Leurs avions étant retardés pour cause de mauvais temps, House et Stacy vont donc à l’hotel. On se réjouit de l’alchimie qui se produit entre eux deux, Stacy avoue qu’elle manque de "curry", "you’re a jerk", rajoute-t-elle, House lui répond "i know", et ils s’embrassent plusieurs fois, au bord du lit. Aaaaarf ! Le téléphone sonne. Greg doit finir son diagnostic, et déchiffrer les paroles du patient : il quitte l’hotel.

Une fois la solution de l’énigme trouvée, Greg résume son cas :

- he loved her enough to convince hiself he can change.
Et Stacy complète : "but he couldn’t". Bien entendu, le dialogue concerne leur propre relation.

Sur le point de partir, Stacy déclare : "you know what Woody Allen said about relationship ? irrational and crazy. But we go through it all because...". Ce coup-ci, House complète la phrase en même temps que Stacy : "...we need the curry".

Jolie façon de clôturer sur ce qui aurait pu (ou du) se passer. Que de superbes scènes shipper dans cet épisode,où les mimiques des acteurs, leurs regards et leurs réparties font merveille !

Foreman en boss - 2/3

Foreman est donc le patron, et une fois de plus il le fait savoir à Cameron et Chase. Cameron lui fait remarquer que c’est un travail d’équipe, de confrères. Et Chase n’apprécie guère l’attitude de Foreman, comme en témoignent les répliques suivantes :

Chase : What happened to the Foreman who always has an answer ? The guy who practically wears a sign saying "I’m as good as House, but I’m nicer".
Foreman : I never said that.
Chase : I guess it is safe to be confident when House is there to overrule you. Now that it’s all on you...
Foreman : It’s different. Yeah.

Foreman veut avoir le poste car il aime diriger, c’est évident, mais il a du mal à travailler sans filet. Or l’un ne va pas sans l’autre, et il s’en rend compte, heureusement.

Les détails qui tuent

Outre ces différentes storylines, l’épisode arrive encore à inclure un mini-arc : celui de Wilson en train d’écouter (traduction : de draguer) une infirmière racontant sa rupture avec un gars jaloux. Lequel gars était déjà quelqu’un qui aimait l’écouter !
On avait déjà eu des indices sur son infidélité et le fait qu’il craquait sur une infirmière, on en a eu confirmation. A voir où cela va nous mener !

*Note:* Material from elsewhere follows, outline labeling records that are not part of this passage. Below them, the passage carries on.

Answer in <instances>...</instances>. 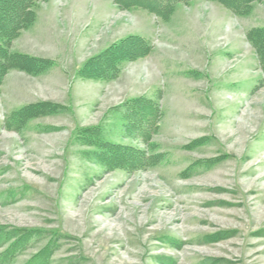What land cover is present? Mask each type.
Segmentation results:
<instances>
[{"label": "rangeland", "instance_id": "obj_1", "mask_svg": "<svg viewBox=\"0 0 264 264\" xmlns=\"http://www.w3.org/2000/svg\"><path fill=\"white\" fill-rule=\"evenodd\" d=\"M33 12L11 50L51 65L0 83V252L15 229L43 232L7 264L47 245L46 264H264V71L248 38L264 27V0L235 13L189 0L163 14L39 0ZM119 41L111 59L127 58L113 77L81 75L86 61L103 73ZM134 98L160 109L147 139L125 118ZM41 101L39 116H10ZM98 139L147 162L106 159Z\"/></svg>", "mask_w": 264, "mask_h": 264}, {"label": "trees", "instance_id": "obj_2", "mask_svg": "<svg viewBox=\"0 0 264 264\" xmlns=\"http://www.w3.org/2000/svg\"><path fill=\"white\" fill-rule=\"evenodd\" d=\"M39 0H0V83L2 82L5 74L11 69L23 70L28 73H39L45 71L51 65L48 59L40 57L30 56L28 54L11 50V41L18 36L22 28L28 26L34 18L33 7ZM118 6L122 8H134L140 7L148 9L151 12L157 14H163L166 11L172 9L178 3L188 2L189 0H113ZM222 3L227 9L232 12H240L245 9L250 3L255 0H216ZM14 6V15L12 18L5 17L4 12L11 11L10 7ZM15 7H17L15 9ZM13 12V11H12ZM2 16V17H1ZM249 40L253 43L261 69L264 71V27L254 28L249 31ZM129 41H119L111 46L107 51L102 54V59L99 61L103 66V73L95 71V65L90 62L83 65L81 69V75L88 77L98 78H111L116 74L117 63L121 60H125L126 56L113 57V52L123 53V49L126 47ZM144 40L140 39L138 44L143 45ZM123 50V51H122ZM122 51V52H120ZM116 56V55H115ZM103 59L105 61H103ZM111 60V61H110ZM110 61V62H109ZM115 61L113 67L112 62ZM99 63V65H100ZM107 63H109L107 65ZM100 67V66H99ZM48 102L41 101L38 103L25 104L21 107L13 110L10 116L15 118L17 124L23 122V120L39 116L49 110ZM128 111L125 114V118L128 119L129 123L133 126L134 132L140 138L147 139L153 133L157 131L159 125L160 109L157 105L147 101L144 98H134L128 105ZM88 133L87 131H85ZM82 135L84 134L81 132ZM90 134H93L91 132ZM86 138V137H84ZM100 143L101 152H106L108 157L111 155H120L121 153L125 156L133 155L137 153L140 158L143 159V164L147 162V158L141 153L137 152L132 147H126L117 145L115 143H103L98 139ZM94 142V141H93ZM95 144V146H97ZM111 158V157H110ZM104 161V160H103ZM43 232V231H42ZM42 232L37 229H15L10 234L13 239L9 244L5 246V249L0 252V264H7L9 260L18 252L23 250L31 243L34 239L40 238ZM10 239V238H9ZM49 245L39 250L24 264H46L48 256L45 253L46 249H49Z\"/></svg>", "mask_w": 264, "mask_h": 264}]
</instances>
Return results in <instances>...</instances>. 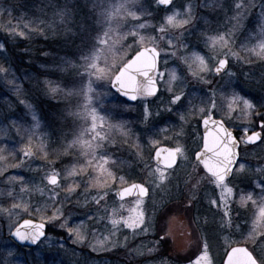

Chase a aussi une scène hilarante ouù il imite House : "Everybody lies". Et il balance sa balle contre le mur, comme House le fait dans cet épisode.

Pour finir, House n’était pas en reste dans cet épisode, que ce soit avec Cuddy, un gamin ennuyeux dont il vole la balle, ou tout simplement quand il lit "Lesbian prison stories" juste après avoir fait le diagnostic de deux personnes rien qu’en les observant !!


Un excellent épisode de House, très dense, bourré de détails et d’histoires dans les moindres recoins pour un résultat quasi parfait :
un cas médical tordu et résolu différemment, une équipe médicale transformée àla fois par l’autorité de Foreman et l’éloignement de House, des interactions sociales plus ou moins développées (pour House/Stacy shippers, pour le flirt de Wilson), un clin d’oeil économico-politique drôle et pertinent, des répliques, des gags,...
Très bien écrit, très bien joué, s’il n’atteint pas l’envolée dramatique de Three Stories, cet épisode n’en demeure pas moins dans le top de la série.